ЗАДАНИЯ:
**a)** Перечислите все города, где проходили международные книжные ярмарки с участием Андрея Усачева, по приведенному ниже фрагменту интервью.
**b)** Изложите суть приведенного ниже фрагмента интервью в двух предложениях.

ФРАГМЕНТ ТЕКСТА:
Детский писатель Андрей Усачев дал интервью программе «Легенда» на RTVI. Он рассказал, чем детская литература отличается от взрослой, с какого возраста можно читать о войне и почему издательства побоялись выпускать его недавнюю книгу.

Андрей Усачев — известный российский детский писатель, поэт и драматург, автор школьных учебников, с 1991 года входит в состав Союза писателей. Лауреат многочисленных премий в области литературы, участник международных книжных ярмарок в Саарбрюккене, Франкфурте-на-Майне, Иерусалиме, Лондоне, Гаване. Написал серию детских книг о собачке Соне, они легли в основу известного мультфильма «Умная собачка Соня».

Как стать писателем

Конечно, это не профессия. Можно обучить режиссерству. Да, режиссер — это профессия. Актер — это профессия. Водитель, сантехник — это все профессии. Балерина, которая каждый день по восемь часов стоит у станка, — это профессия. Что такое профессия писателя, не очень понятно.

У меня так сложилось, что я могу писать книги, и практически все книги выходят. Я сам себе работодатель, я сам себе исполнитель. Но большое количество писателей не имеют заказов, у них редко выходят книги. Они не могут обеспечить себя, просто прокормить себя или семью. Это не та профессия, за которую ты в месяц получаешь свои 50 или 30 тысяч, она настолько свободна, и к тому же в ней совсем нет никаких критериев практически.

И на писателя обучить нельзя. Я не хочу кидать камень в огород литинститута, потому что литинститут повышает грамотность, безусловно, он человека может натаскать. Но все-таки писатель — это что-то другое.

О везении и пользе интернета

Я считаю, что мне просто повезло с моим здоровьем, потому что я могу работать по 12, по 16 часов в день, не каждый может это делать. Мне повезло с каким-то предначертанием, мне повезло с учителями.

Мне повезло с тем, что я родился в России — и, более того, в Москве. Сейчас, слава богу, уже появился интернет, и можно послать рукопись хоть в 20 издательств. И нет проблем. А раньше, когда еще никакого интернета не было, ты печатаешь четыре экземпляра. Последний, «слепой», ты оставляешь. Значит, ты можешь послать только три раза, иначе потом опять начинаешь набивать все это сызнова. И неизвестно — у тебя это примут, не примут, ответят тебе, не ответят.

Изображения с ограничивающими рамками
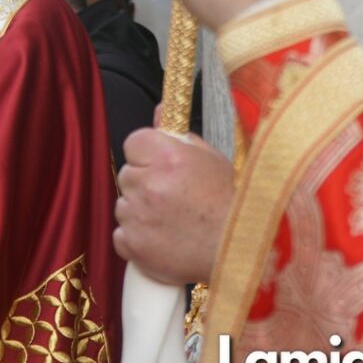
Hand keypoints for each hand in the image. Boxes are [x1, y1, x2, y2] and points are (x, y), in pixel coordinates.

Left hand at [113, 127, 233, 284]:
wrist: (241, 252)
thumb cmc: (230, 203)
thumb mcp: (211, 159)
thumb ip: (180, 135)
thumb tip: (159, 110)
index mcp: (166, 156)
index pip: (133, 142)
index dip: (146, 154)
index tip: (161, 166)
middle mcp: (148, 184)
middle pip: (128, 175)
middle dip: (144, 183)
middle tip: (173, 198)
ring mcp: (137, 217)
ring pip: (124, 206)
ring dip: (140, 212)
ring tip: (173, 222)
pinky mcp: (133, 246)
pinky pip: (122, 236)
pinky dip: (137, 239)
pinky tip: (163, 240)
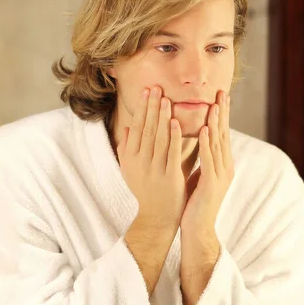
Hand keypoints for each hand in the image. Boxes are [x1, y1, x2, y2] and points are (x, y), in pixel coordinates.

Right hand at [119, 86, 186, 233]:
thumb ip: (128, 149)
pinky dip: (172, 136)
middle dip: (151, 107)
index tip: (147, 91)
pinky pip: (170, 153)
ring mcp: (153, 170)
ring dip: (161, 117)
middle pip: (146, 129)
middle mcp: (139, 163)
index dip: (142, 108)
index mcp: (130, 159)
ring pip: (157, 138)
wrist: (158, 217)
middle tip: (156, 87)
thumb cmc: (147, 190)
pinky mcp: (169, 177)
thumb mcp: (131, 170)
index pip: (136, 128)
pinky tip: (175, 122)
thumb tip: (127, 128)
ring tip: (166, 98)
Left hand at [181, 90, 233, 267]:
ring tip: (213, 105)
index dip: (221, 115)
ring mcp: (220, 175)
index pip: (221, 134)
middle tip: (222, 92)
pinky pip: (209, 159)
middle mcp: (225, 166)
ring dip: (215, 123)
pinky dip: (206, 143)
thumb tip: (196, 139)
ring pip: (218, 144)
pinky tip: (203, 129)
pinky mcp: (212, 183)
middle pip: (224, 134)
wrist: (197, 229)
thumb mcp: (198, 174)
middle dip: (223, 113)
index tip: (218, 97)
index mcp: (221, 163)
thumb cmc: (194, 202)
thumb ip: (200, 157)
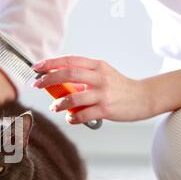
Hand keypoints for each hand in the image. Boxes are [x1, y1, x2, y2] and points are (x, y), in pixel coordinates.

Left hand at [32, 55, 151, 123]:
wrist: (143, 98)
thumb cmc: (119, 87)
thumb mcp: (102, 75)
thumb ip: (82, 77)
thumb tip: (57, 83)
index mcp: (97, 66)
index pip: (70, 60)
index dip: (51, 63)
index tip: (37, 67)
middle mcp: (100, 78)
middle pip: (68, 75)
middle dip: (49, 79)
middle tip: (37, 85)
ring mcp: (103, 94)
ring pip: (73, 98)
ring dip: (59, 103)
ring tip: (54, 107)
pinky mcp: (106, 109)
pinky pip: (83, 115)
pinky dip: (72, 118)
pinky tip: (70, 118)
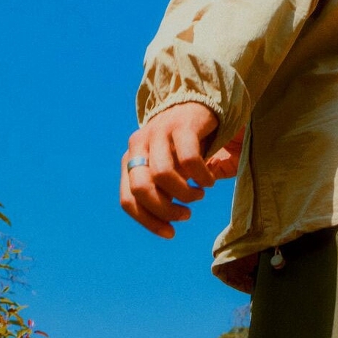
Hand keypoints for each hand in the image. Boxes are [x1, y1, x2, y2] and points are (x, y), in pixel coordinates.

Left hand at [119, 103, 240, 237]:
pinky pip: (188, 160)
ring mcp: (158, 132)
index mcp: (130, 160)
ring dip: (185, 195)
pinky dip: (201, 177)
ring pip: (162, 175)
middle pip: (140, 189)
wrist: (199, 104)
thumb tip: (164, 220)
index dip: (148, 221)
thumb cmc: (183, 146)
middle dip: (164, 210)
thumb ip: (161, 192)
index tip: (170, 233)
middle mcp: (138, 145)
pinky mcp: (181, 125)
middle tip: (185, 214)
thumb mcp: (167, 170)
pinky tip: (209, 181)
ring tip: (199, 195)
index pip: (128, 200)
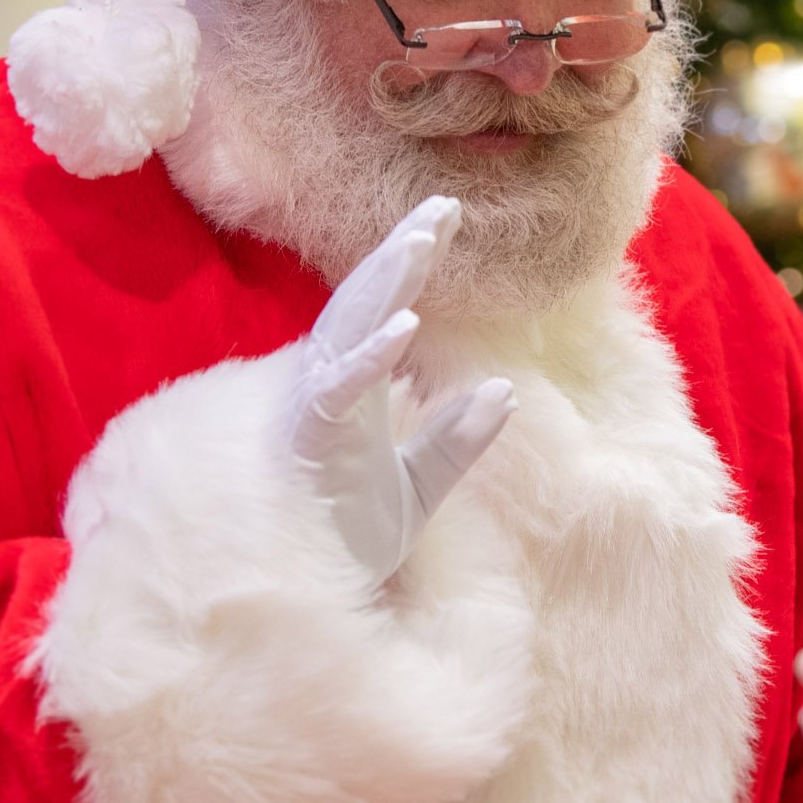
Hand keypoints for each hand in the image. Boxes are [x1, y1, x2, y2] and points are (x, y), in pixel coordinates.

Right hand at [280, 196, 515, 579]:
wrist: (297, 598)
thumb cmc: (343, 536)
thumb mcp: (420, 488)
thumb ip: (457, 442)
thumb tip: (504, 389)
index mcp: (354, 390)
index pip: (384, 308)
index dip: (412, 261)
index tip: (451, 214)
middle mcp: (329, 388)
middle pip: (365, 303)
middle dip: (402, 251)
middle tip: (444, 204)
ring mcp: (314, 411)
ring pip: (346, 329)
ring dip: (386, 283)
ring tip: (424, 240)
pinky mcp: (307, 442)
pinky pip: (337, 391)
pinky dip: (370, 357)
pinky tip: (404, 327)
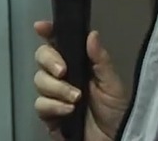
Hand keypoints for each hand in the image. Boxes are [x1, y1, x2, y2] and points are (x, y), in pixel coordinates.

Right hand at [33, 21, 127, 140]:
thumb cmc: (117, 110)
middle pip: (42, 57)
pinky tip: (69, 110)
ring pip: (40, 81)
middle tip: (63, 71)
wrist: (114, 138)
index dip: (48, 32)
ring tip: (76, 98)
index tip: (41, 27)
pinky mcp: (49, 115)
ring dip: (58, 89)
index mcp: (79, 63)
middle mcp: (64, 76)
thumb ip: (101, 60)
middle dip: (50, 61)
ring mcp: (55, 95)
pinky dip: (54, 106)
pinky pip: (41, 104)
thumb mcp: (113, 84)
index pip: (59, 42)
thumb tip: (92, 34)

ОТВЕТЫ:
**a)** Саарбрюккен, Франкфурт-на-Майне, Иерусалим, Лондон, Гавана.

**b)** Детский писатель, поэт и драматург Андрей Усачев в интервью программе «Легенда» на RTVI утверждает, что писательство не является профессией: выучить на писателя нельзя, а многие писатели не могут себя прокормить. Себя он считает везучим в отношении здоровья, учителей и места рождения и отмечает, что благодаря интернету рукопись можно разослать хоть в 20 издательств, тогда как раньше удавалось отправить лишь три экземпляра.